3:13 AM, 26th August 2011
Fuel discovered in old newspapers
Tulane has applied for a patent for a method to produce the biofuel butanol from organic material, a process developed by (Right) Associate Professor, David Mullin, (Centre) Postdoctoral fellow, Harshad Velankar and Undergraduate Student, Hailee Rask.

 

NEW ORLEANS, US: Here’s one way that old-fashioned newsprint beat the Internet: Tulane University scientists have discovered a novel bacterial strain, dubbed “TU-103,” that uses paper to produce butanol, a biofuel that serves as a substitute for gasoline.
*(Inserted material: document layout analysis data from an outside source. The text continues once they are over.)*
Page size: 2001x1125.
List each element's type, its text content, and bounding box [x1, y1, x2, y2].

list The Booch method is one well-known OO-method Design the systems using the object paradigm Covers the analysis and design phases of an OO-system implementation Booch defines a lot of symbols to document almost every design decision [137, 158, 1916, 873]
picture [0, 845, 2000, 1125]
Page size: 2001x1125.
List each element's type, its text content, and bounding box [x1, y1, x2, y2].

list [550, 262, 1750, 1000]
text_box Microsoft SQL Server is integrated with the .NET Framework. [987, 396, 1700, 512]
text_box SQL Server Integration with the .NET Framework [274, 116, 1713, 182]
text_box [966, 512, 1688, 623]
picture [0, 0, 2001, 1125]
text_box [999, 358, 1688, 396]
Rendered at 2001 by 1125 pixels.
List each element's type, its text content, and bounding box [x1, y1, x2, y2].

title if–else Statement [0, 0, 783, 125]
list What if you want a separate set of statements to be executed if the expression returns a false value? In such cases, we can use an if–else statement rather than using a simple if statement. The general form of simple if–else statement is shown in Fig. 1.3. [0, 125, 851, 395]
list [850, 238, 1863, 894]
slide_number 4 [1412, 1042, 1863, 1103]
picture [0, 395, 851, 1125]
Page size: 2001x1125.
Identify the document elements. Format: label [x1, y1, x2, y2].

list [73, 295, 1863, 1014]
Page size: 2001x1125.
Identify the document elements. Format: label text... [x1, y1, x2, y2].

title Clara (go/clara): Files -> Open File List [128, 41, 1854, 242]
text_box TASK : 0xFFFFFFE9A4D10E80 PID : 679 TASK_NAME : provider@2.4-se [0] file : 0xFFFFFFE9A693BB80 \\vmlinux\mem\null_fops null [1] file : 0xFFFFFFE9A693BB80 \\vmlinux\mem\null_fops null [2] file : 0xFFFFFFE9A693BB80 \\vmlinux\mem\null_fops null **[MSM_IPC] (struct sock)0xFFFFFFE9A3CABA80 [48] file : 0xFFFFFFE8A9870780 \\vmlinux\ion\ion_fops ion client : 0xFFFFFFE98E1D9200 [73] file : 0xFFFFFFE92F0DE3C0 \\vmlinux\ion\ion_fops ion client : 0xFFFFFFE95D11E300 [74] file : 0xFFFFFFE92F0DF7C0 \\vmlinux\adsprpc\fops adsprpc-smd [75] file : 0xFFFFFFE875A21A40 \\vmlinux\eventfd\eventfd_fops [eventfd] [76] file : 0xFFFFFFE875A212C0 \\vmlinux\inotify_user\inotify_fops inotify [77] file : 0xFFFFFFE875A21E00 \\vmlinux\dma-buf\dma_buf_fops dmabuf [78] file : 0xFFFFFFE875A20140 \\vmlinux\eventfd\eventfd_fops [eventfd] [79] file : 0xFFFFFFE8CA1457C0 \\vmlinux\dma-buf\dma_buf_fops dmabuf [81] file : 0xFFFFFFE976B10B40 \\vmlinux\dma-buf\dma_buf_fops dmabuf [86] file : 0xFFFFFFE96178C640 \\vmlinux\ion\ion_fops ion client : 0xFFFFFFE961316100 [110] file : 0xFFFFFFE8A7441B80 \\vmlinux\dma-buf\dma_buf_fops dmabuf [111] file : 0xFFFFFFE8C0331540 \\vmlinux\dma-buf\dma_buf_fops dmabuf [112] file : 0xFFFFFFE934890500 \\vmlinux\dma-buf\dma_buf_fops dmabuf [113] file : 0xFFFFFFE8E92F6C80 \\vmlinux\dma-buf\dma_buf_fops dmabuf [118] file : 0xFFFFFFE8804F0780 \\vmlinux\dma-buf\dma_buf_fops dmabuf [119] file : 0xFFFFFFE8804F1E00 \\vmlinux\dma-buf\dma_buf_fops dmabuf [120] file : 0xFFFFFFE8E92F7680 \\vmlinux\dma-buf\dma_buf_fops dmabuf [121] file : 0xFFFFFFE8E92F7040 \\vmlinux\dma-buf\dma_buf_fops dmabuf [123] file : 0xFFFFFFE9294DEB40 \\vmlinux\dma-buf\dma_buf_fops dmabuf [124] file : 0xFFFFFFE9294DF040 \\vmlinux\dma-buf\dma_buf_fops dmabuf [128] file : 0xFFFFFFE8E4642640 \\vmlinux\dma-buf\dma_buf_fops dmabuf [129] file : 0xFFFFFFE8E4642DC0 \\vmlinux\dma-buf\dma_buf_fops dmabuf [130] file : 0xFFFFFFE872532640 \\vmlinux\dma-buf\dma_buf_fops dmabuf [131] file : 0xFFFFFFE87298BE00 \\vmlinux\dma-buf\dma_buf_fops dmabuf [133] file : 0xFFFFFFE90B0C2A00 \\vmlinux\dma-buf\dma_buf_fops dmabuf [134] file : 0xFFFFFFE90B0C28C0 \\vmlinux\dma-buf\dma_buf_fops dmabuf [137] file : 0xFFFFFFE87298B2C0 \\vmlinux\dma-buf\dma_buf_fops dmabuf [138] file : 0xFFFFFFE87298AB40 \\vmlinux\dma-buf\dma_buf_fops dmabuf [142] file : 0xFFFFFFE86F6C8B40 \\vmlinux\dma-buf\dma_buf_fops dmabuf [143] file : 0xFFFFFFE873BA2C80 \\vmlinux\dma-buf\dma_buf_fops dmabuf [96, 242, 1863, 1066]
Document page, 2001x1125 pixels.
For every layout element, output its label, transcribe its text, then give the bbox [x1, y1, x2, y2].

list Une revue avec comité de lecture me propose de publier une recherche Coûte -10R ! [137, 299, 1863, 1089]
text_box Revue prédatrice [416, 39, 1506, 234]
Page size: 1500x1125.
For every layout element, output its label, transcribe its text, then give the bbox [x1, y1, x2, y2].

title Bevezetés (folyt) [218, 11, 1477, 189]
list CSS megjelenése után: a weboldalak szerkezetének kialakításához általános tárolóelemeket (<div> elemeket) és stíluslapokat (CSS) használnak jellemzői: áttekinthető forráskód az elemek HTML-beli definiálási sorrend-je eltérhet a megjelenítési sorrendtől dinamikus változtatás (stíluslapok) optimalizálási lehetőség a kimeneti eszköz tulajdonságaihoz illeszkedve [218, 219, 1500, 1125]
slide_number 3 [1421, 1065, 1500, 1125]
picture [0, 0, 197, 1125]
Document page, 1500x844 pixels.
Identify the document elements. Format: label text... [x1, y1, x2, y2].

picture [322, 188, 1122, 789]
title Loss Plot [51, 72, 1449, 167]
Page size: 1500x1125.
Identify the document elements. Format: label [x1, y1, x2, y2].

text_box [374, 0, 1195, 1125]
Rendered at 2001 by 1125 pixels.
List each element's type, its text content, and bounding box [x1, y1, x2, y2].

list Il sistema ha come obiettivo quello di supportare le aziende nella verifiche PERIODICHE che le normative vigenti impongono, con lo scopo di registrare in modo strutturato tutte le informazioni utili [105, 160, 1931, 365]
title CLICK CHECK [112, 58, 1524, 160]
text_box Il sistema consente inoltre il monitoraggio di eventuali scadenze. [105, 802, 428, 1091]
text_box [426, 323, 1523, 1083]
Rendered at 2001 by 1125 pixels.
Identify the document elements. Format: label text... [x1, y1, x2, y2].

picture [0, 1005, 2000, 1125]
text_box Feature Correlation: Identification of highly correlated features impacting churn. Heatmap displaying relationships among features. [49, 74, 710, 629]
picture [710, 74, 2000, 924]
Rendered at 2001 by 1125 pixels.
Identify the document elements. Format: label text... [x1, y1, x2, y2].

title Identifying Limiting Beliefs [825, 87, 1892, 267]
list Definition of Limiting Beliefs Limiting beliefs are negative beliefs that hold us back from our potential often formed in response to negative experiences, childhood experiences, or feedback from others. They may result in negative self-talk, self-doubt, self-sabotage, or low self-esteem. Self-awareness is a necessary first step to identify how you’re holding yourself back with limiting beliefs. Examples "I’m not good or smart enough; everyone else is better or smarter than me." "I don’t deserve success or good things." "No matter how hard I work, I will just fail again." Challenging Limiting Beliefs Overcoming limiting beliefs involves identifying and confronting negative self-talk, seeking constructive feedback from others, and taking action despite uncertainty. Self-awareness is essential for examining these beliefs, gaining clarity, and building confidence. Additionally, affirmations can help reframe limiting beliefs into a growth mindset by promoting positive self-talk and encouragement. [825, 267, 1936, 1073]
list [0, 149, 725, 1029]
The researchers are currently experimenting with old editions of The Times-Picayune newspaper with great success.

TU-103 is the first bacterial strain from nature that produces butanol directly from cellulose, an organic compound, said David Mullin, Associate Professor of Cell and Molecular Biology, Tulane University.

“Cellulose is found in all green plants and is abundant organic material on earth. Converting it into butanol is the dream of many,” said Harshad Velankar, who was a Postdoctoral fellow in Mullin’s lab. “In the US alone, at least 323 million tonne of cellulosic materials that could be used to produce butanol are thrown out each year.”

Mullin’s lab first identified TU-103 in animal droppings, cultivated it and developed a method for using it to produce butanol. A patent is pending on the process.    

“Most important about this discovery is TU-103’s ability to produce butanol directly from cellulose,” said Mullin.

He adds that TU-103 is the only known butanol-producing clostridial strain that can grow and produce butanol in the presence of oxygen, which kills other butanol-producing bacteria. Having to produce butanol in an oxygen-free space increases the costs of production.

As a biofuel, butanol is superior to ethanol (commonly produced from corn sugar) because it can readily fuel existing motor vehicles without any modifications to the engine. It also can be transported through existing fuel pipelines, is less corrosive and contains more energy than ethanol, theoretically resulting in improved mileage.

“This discovery could reduce the cost to produce bio-butanol,” said Mullin. “In addition to possible savings on the price per gallon as a fuel, bio-butanol produced from cellulose would dramatically reduce carbon dioxide and smog emissions in comparison to gasoline.”

The innovative process also could have a positive impact on landfill waste.